Es stellt gleichsam eine provisorische Antwort dar, die seit ihrem Erscheinen kollektiv überarbeitet wird. Denn Latour hat mit einem Team aus Forschern, Programmierern und Designern eine Online-Plattform eingerichtet, wo Leser nach der Anmeldung sowohl auf den publizierten Text samt Anmerkungen und Glossar zugreifen als auch persönliche Notizen speichern können. Die Idee ist, die Kulturtechnik des "close reading" in Zeit und Raum zu erweitern, sodass die Diskussion nicht auf einen Seminarraum beschränkt bleibt. Erwünscht sind allerdings keine anonymen Kommentare, sondern ernsthafte Beiträge, die vor der Publikation auf der Webseite ein Begutachtungsverfahren durchlaufen. Werden die Ergänzungen oder Einwände von den Redakteuren akzeptiert, sollen sie unter Angabe der Autoren in die Neuauflage des Buchs einfließen.

Die aus dem Kanon Ausgeschlossenen

Man wird sehen, ob die finale Version von "Existenzweisen" als freies, gemeinschaftliches Werk herauskommt oder der Meister und seine Verleger die kreative Menge nur ausgebeutet haben werden. Eine Praxis, die sich als "crowdsourcing" in Unternehmen längst etabliert hat. Latour geht es mit seinem Experiment jedenfalls um einen Gegenentwurf zu den "distant readings", wie sie etwa Franco Moretti an seinem Literary Lab in Stanford durchführt.

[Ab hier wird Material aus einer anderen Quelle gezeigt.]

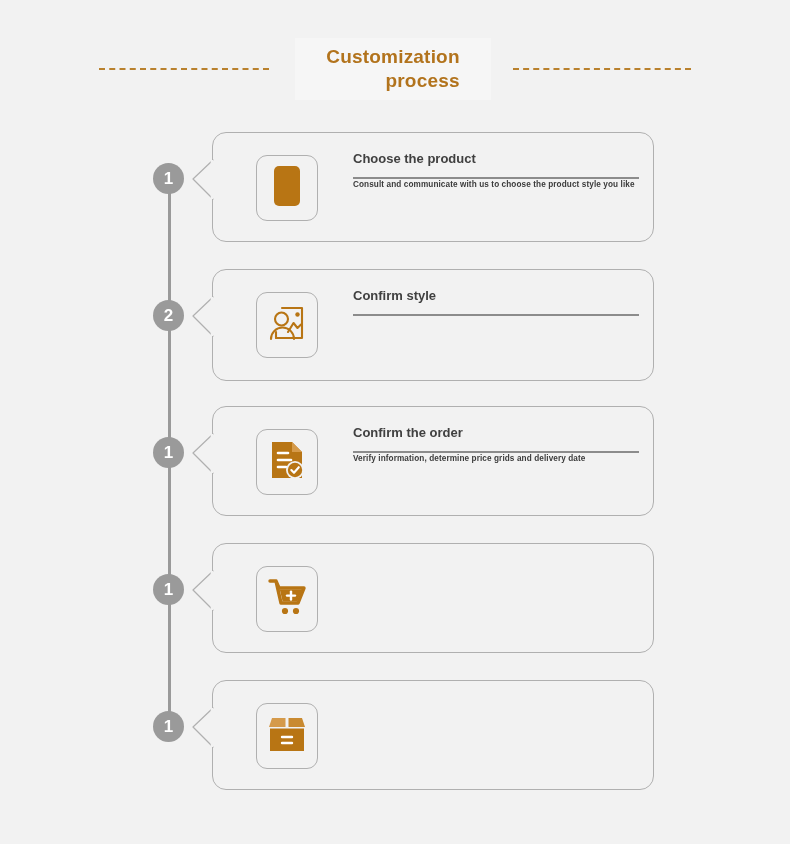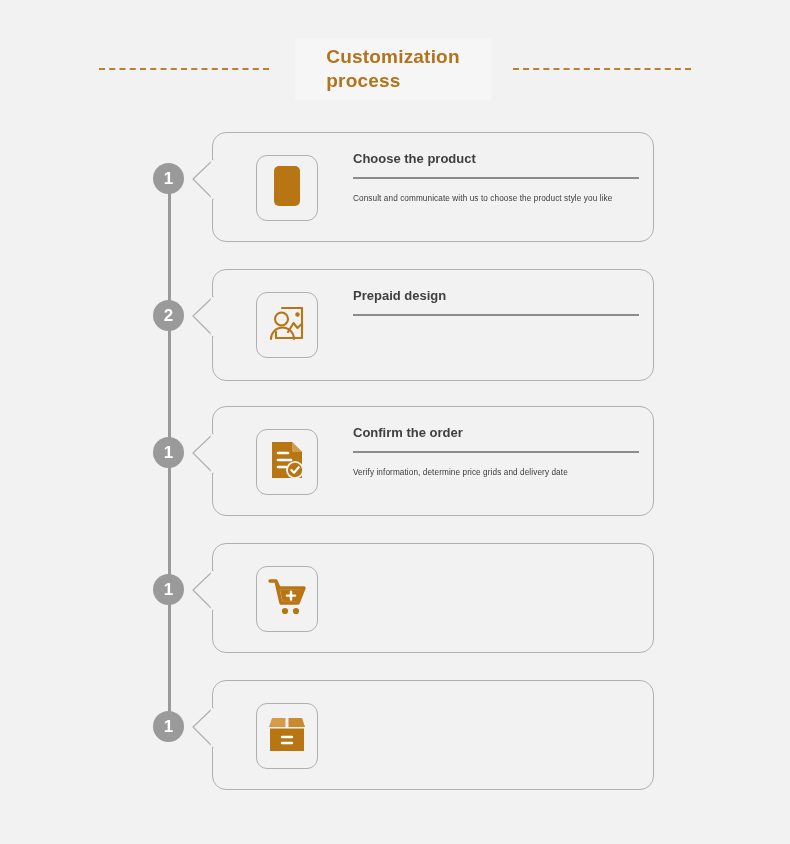"Customization" .title-panel { text-align: left -> right }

Anstatt ausgewählte Schriften langsam und genau zu lesen, wertet der italienische Literaturwissenschaftler abertausende Texte aus, die es nicht in den Kanon schafften. Moretti ist ein Makroanalytiker, der die Literaturwissenschaft mithilfe des Computers zu einer quantitativen Disziplin umbauen will. Seine marxistische Haltung tritt in den Studien trotzdem deutlich zutage: einerseits in der betonten Freude am kollektiven und transparenten Forschen, anderseits in den Ergebnissen, die der Vorstellung zuwiderlaufen, dass die Literaturgeschichte von einzelnen Autorengenies vorangetrieben wird. Allerdings teilt Moretti mit seinen Kollegen, die objektiver auftreten, den Standpunkt, wonach die Fakten der Makroanalysen härter seien als die Interpretationen traditioneller Geisteswissenschaftler.

Und so hegen wir den frommen Wunsch, dass jene digitalen Humanisten, die künftig in Österreich forschen werden, ganz menschlich, allzu menschlich bleiben. Der Computer beflügelt nämlich den Geist, trägt ihn aus dem Bürofenster bis in den Himmel, wo sich die großen Zusammenhänge überblicken lassen, die – einmal erkannt – keinen Raum für Diskussionen mehr lassen. Wer sollte an den Kulturgesetzen zweifeln? Die Maschinen dringen zu den letzten Dingen vor. Unsere digitalen Humanisten verweilen hoffentlich bei den vorletzten, um von den Nahaufnahmen, wie es bei Siegfried Kracauer heißt, "beiläufig über das Ganze zu schwenken".